Toute la journée d'hier, j'ai vu défiler des tweets complètement cons sur les abstentionnistes, type « Avec cette montée du FN, vous n'avez pas honte de ne pas voter ? » Je trouve que la question du vote n'est pas là. D'une part, la montée du FN est la conséquence de 30 ans d'errements politiques et médiatiques. D'autre part, voter doit être une conviction et non un choix rationnel. Si on pose le problème ainsi, c'est comme me demander si je préfère tuer trois vieillards ou 250 nouveaux nés. Évidemment qu'un choix logique et rationnel peut en ressortir. Mais je ne veux participer à ni l'un, ni l'autre. Et n'allez pas me dire que c'est un raisonnement de planqué. Il n'y a rien de plus lâche que le vote. Je vous rappelle que voter, c'est placer une partie de votre liberté individuelle dans les mains de personnes qui, en échange, doivent vous apporter une sécurité sociale et économique.

Voter est devenu une manière de se délester de toute responsabilité. La pauvreté ? C'est à l'État de s'en occuper. La violence ? C'est à l'État de s'en occuper. L'éducation ? C'est aussi l'État. Évidemment que ces thèmes doivent être traités et pensés par l'État. Mais pour les votants, voter revient souvent à dire : « je vous donne ma voix, maintenant démerdez-vous et faites en sorte que tout autour de moi soit MIEUX. » Voter fait de nous des enfants qui attendent tout des autres, qui se plaignent en permanence mais qui sont fondamentalement incapables de bouger, préférant attendre les prochaines élections.

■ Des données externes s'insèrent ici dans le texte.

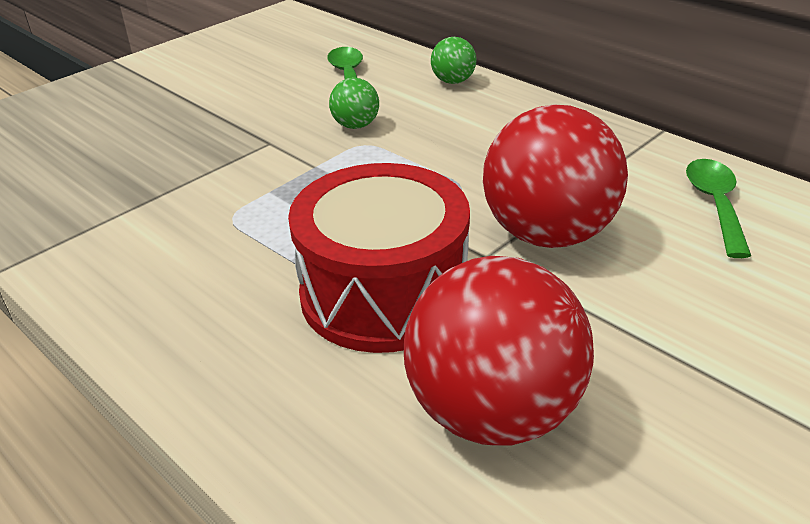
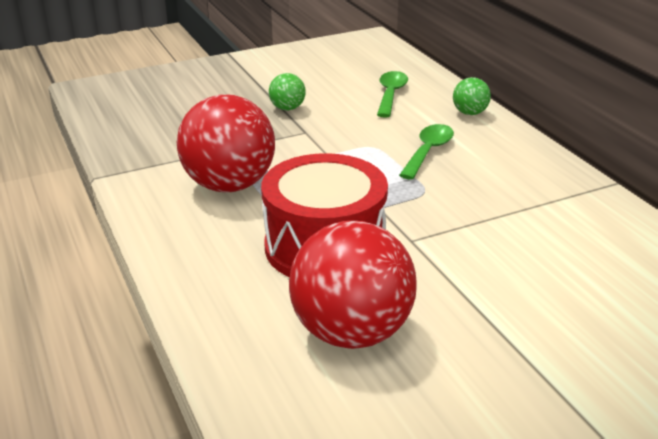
camera: 20 degrees right, 5 degrees down
green ball [329,78,379,129] -> green ball moved to [269,73,306,110]
red ball [483,104,628,248] -> red ball moved to [177,94,275,192]
green spoon [686,159,751,258] -> green spoon moved to [399,124,454,180]

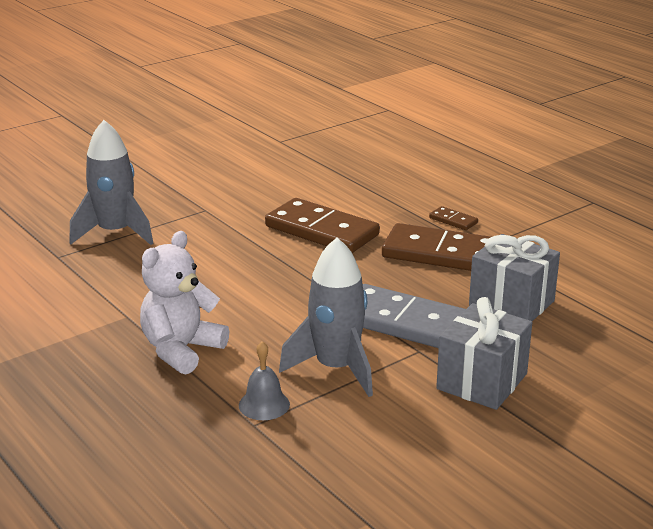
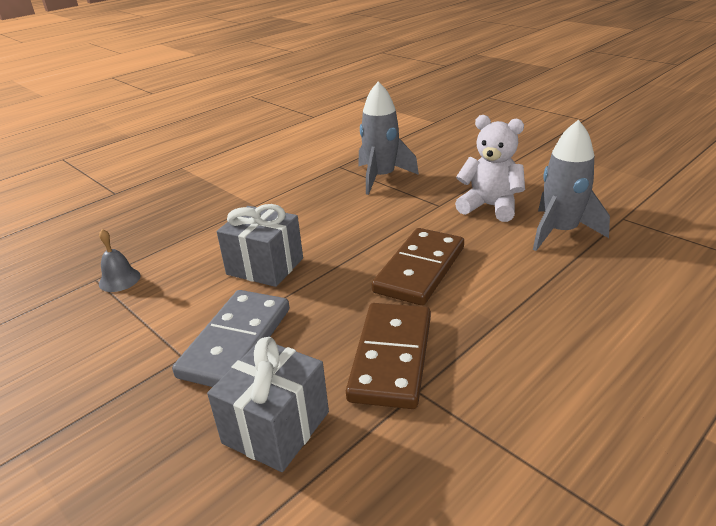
camera: 85 degrees right, 5 degrees up
white teddy bear [140,231,229,374] -> white teddy bear moved to [455,115,525,222]
grey rocket [279,237,373,397] -> grey rocket moved to [533,120,610,251]
brown domino [429,206,478,230] -> none
grey gift [436,297,532,410] -> grey gift moved to [217,204,303,287]

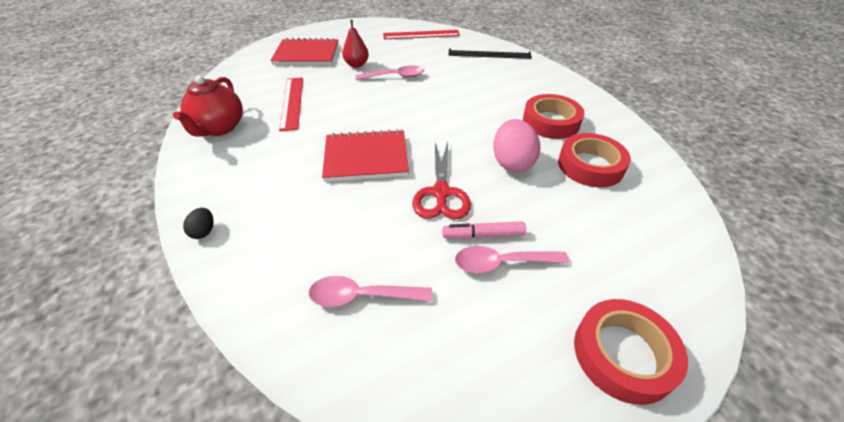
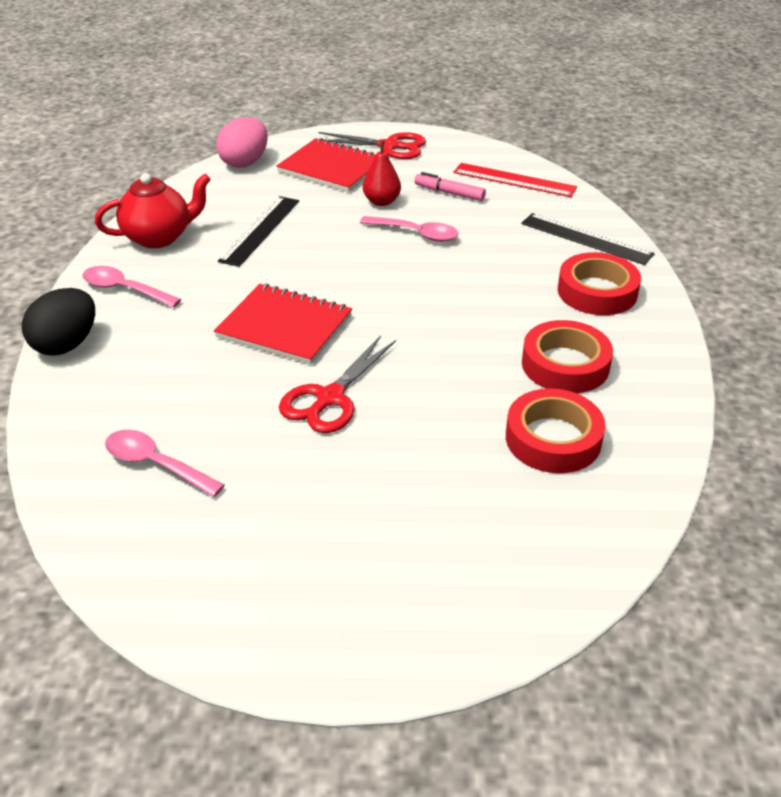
camera: 30 degrees right, 5 degrees down
red teapot [173,75,243,137] -> red teapot turned 150 degrees counterclockwise [95,173,211,248]
black egg [183,208,214,239] -> black egg [22,288,95,356], size x2.06
red ruler [279,77,303,131] -> black ruler [218,196,299,267]
pink marker [442,221,526,239] -> pink marker moved to [415,172,486,201]
pink spoon [455,246,569,273] -> pink spoon moved to [82,266,182,308]
pink egg [493,119,540,172] -> pink egg moved to [216,117,268,168]
red tape [574,299,688,405] -> red tape moved to [558,252,641,315]
none -> red scissors [319,132,426,159]

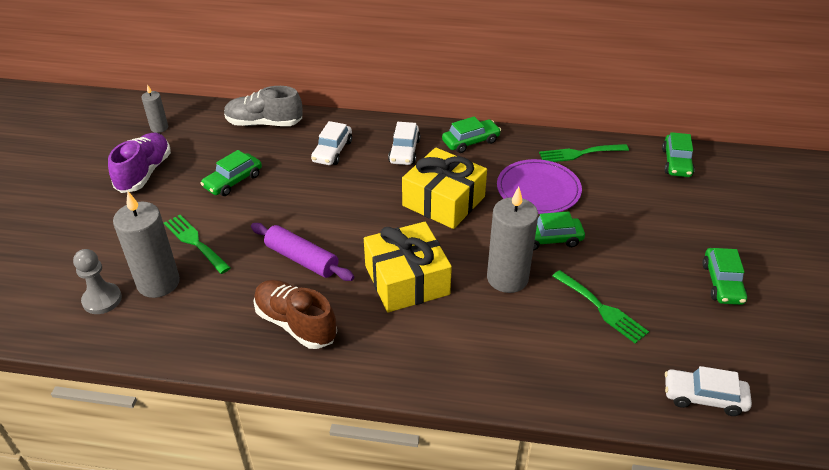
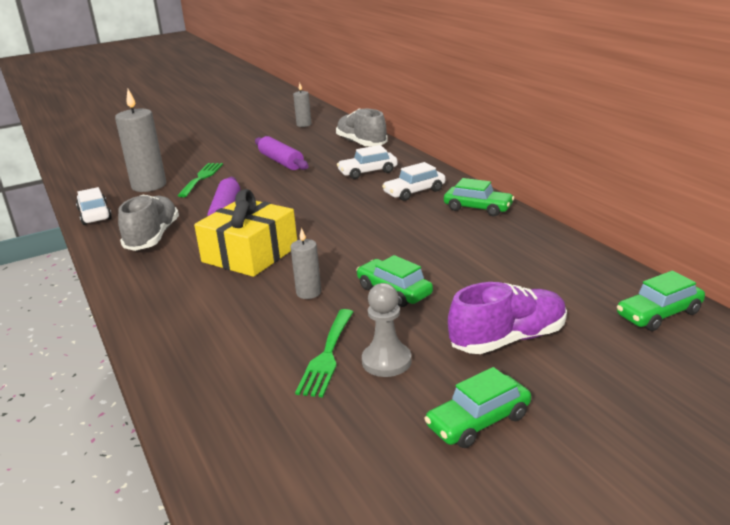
camera: 55 degrees right, 15 degrees down
grey pawn [73,249,122,314] -> grey pawn moved to [362,283,411,377]
purple shoe [108,133,171,193] -> purple shoe moved to [448,282,567,354]
green car [200,150,262,196] -> purple rolling pin [255,136,309,170]
brown shoe [254,280,337,349] -> grey shoe [118,194,179,251]
yellow gift [402,147,487,229] -> none
grey candle [487,187,538,293] -> grey candle [290,228,321,299], size x0.53
purple plate [497,159,582,214] -> none
green fork [539,144,629,162] -> none
white car [665,366,752,416] -> white car moved to [76,187,112,225]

De là découle un autre argument chez les citoyens modèles, et que j'estime totalement paradoxal : « Si tu ne votes pas, tu n'as pas le droit de te plaindre. » Pourtant, c'est plutôt l'inverse qui me semble cohérent. Un votant doit accepter le jeu du système politique pour lequel il contribue. Il doit normalement en accepter les règles et les conséquences. Il doit aussi savoir perdre et accepter de ne pas venir pleurer quand la personne pour qui il a voté vient de la lui mettre bien profond en augmentant les impôts ou en réduisant les aides sociales. C'est un peu comme ceux qui se plaignent des salaires indécents des joueurs de foot, tout en regardant un match sur une chaîne payante.

Au fond, comment avoir envie de voter aujourd'hui quand vous voyez un panneau vous indiquant que votre commune s'apprête à investir un million d'euros pour construire un nouveau rond-point avec un phallus rose géant en plein milieu ? Comment avoir envie de voter quand on voit le taux d'absentéisme à l'Assemblée ou encore ces députés Européens qui viennent signer une fiche de présence pour être payé et repartent aussitôt ?

Ce que je constate, c'est que tous les 5 ans des gens sont élus sur de fausses promesses. Deux ans plus tard, les gens commencent à s'en rendre compte, protestent et votent pour un autre candidat qui, lui aussi, se fera élire sur de fausses promesses à son tour. Et ainsi de suite. On est proche du syndrome de Stockholm. Les politiques s'apparentent à l'ex qui t'a trompé avec un mec plus grand et plus beau mais qui revient tous les six mois te faire chier avec son texto à 2 heures du mat' : « Salut, tu vas bien ? Tu fais quoi ce soir ? » On se dit que ça peut être sympa de se revoir, qu'elle a peut-être changé. Mais non, on connaît déjà la fin de l'histoire.

Pour moi voter s'apparente à un jeu, une sorte de rendez-vous régulier, au même titre que la branlette du dimanche matin sous la douche ou les sushis du lundi soir devant une série. Voter, c'est notre Hunger Games à nous, qui fait le bonheur de l'un et le malheur des autres. Malgré ça, je continue de me faire insulter de branleur sous prétexte que le vote est un devoir. Je suis plutôt attristé de voir que les gens se laissent porter par la vague. J'ai plus le sentiment d'être dans une téléréalité où les gens votent bêtement alors qu'on sait déjà qui va gagner.

Charles Bukowski disait : « La différence entre une démocratie et une dictature, c'est qu'en démocratie tu votes avant d'obéir aux ordres, dans une dictature, tu perds pas ton temps à voter. » Le but n'est évidemment pas de se diriger vers une dictature, mais plutôt d'adapter notre système pour le bien commun et ne plus voter aveuglément pour des gens qui, de toute évidence, ont autre chose à penser qu'à nous rendre la vie plus agréable. Quand je vois ce qui a motivé le vote pour les régionales de ces citoyens modèles, je ne peux que penser qu'une élection n'amènera jamais rien. Ou plus exactement : jamais rien de bon.